The January 2006 Guidance deferred taking a position on whether a depository institution is permitted to share a SAR with affiliates and directed institutions not to share with such affiliates. FinCEN has now concluded that a depository institution that has filed a SAR may share the SAR, or any information that would reveal the existence of the SAR, with an affiliate, as defined herein, provided the affiliate is subject to a SAR regulation.7 The sharing of SARs with such affiliates facilitates the identification of suspicious transactions taking place through the depository institution’s affiliates that are subject to a SAR rule. Therefore, such sharing within the depository institution’s corporate organizational structure is consistent with the purposes of Title II of the BSA. 8

It is not consistent with the purposes of Title II of the BSA for an affiliate that has received a SAR from a depository institution that has filed the SAR to further share that SAR, or any information that would reveal the existence of that SAR with an affiliate of its own, even if that affiliate is subject to a SAR rule.
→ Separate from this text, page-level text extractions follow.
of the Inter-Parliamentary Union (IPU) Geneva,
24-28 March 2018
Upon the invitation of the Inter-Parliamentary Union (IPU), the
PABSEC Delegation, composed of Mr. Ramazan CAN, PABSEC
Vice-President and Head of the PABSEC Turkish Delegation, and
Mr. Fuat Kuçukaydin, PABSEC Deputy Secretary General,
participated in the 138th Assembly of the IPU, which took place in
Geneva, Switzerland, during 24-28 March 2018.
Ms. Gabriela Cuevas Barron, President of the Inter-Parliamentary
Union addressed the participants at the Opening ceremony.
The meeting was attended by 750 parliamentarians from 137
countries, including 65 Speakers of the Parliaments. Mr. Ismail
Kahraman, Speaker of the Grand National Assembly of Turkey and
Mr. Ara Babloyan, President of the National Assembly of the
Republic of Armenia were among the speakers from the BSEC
As is the case with sharing SARs with head offices and controlling companies, there may be circumstances under which a depository institution, its affiliate, or both entities would be liable for direct or indirect disclosure by the affiliate of a SAR or any information that would reveal the existence of a SAR. Therefore, the depository institution, as part of its internal controls, should have policies and procedures in place to ensure that its affiliates protect the confidentiality of the SAR

Consistent with the BSA and the implementing regulations issued by FinCEN and the Federal Banking Agencies, a SAR, or any information that would reveal the existence of a SAR, must not be disclosed, even under this guidance, if the depository institution has reason to believe it may be disclosed to any person involved in the suspicious activity that is the subject of the SAR.

* * * * *

Questions or comments regarding the contents of this Guidance should be addressed to the FinCEN Regulatory Helpline at 800-949-2732.
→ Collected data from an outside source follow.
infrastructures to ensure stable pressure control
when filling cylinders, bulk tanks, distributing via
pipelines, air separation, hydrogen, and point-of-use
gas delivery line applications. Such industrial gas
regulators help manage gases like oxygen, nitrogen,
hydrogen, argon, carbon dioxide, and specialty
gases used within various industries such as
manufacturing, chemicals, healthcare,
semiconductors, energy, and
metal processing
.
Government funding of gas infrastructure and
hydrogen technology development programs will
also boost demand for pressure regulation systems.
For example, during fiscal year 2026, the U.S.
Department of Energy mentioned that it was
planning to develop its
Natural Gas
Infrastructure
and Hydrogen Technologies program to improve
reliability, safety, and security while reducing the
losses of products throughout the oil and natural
1 For purposes of this guidance, ‘‘affiliate’’ of a depository institution means any company under common control with, or controlled by, that depository institution. ‘‘Under common control’’ means that another company (1) directly or indirectly or acting through one or more other persons owns, controls, or has the power to vote 25 percent or more of any class of the voting securities of the company and the depository institution; or (2) controls in any manner the election of a majority of the directors or trustees of the company and the depository institution. ‘‘Controlled by’’ means that the depository institution (1) directly or indirectly has the power to vote 25 percent or more of any class of the voting securities of the company; or (2) controls in any manner the election of a majority of the directors or trustees of the company. See, e.g., 12 U.S.C. § 1841(a)(2).
2 See 31 U.S.C. § 5318(g)(2).
3 See 31 CFR § 103.18(e).
4 See the Final Rule published in this same separate part of today’s Federal Register.
5 Interagency Guidance, “Sharing Suspicious Activity Reports with Head Offices and Controlling Companies” (January 20, 2006).
6 See supra note 5.
7 See 31 CFR §§ 103.15 to 103.21. See also, 12 CFR § 208.62 (FRB); 12 CFR § 353.3 (FDIC); 12 CFR § 748.1 (NCUA); 12 CFR § 21.11 (OCC); and 12 CFR § 563.180 (OTS).
8 Because foreign branches of U.S. banks are regarded as foreign banks for purposes of the BSA, under this guidance, they are “affiliates” that are not subject to a SAR regulation. Accordingly, a U.S. bank that has filed a SAR may not share the SAR, or any information that would reveal the existence of the SAR, with its foreign branches.